Commercial leases often give the tenant a ‘break right’ to end the lease early on service of a written notice. The tenant’s right to break is often dependant on the tenant meeting various conditions set out in the lease, one of the most common being a requirement for the tenant to give ‘vacant possession’ at the break date. This can be a fertile ground for disputes as landlords look for reasons to challenge the validity of break notices, particularly where it may be difficult for them to find a new tenant at the same rent.

Landlords and tenants alike should be aware of a recent case in which the court had to decide whether a tenant’s failure to remove internal partitioning (erected with the landlord’s consent to create separate offices within the open-plan space), meant that vacant possession had not been given.

The case turned upon whether the partitions amounted to a ‘tenant’s fixture’, which the tenant was not required under the lease to remove. The court noted the demountable nature of the partitioning, which had been connected only to non-structural parts of the premises by screw-fixings and which it therefore viewed as temporary in nature, and decided that it was not a ‘fixture’. 

The question then became whether the existence of the partitions substantially prevented or interfered with the landlord’s ability to use and enjoy the premises. The court decided that they did, and therefore found that vacant possession had not been given and that the lease had not therefore been effectively broken. The tenant became liable for the rent for the remainder of the lease term.

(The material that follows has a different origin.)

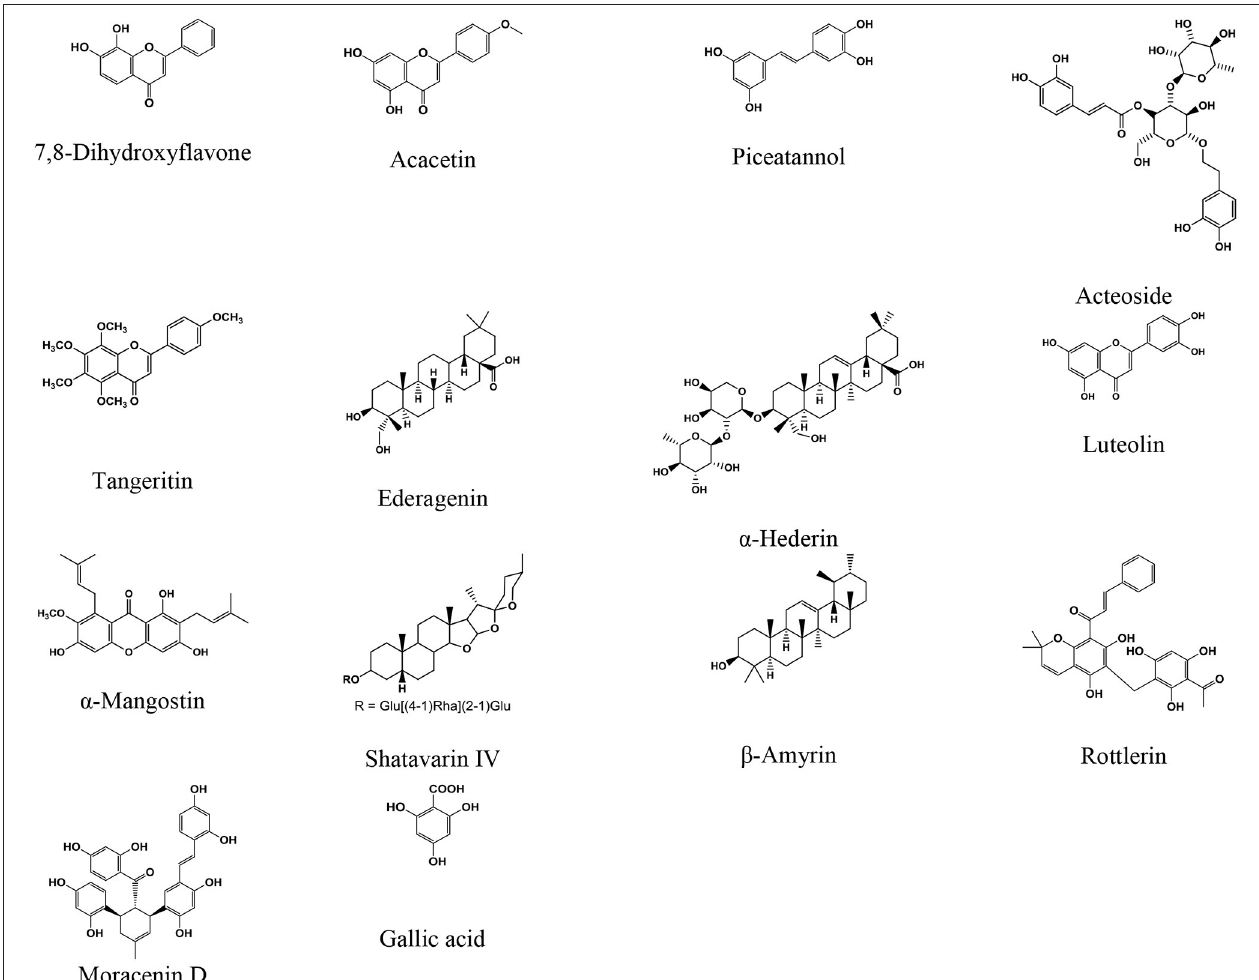
FIGURE 1 | Chemical structure of the phytochemicals attenuating α -synuclein activity in animal models of Parkinson’s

The lesson for any tenant considering exercising a break right is to seek early advice about what needs to be done to ensure that the break is effective.  It may be possible to agree specific points with the landlord, such as whether partitions need to be removed, but, in the absence of clear agreement, a tenant should not take chances. To do so could risk having to pay rent for the remainder of the lease term - whether occupying the building or not!

The contents of this article are intended for general information purposes only and shall not be deemed to be, or constitute legal advice. We cannot accept responsibility for any loss as a result of acts or omissions taken in respect of this article.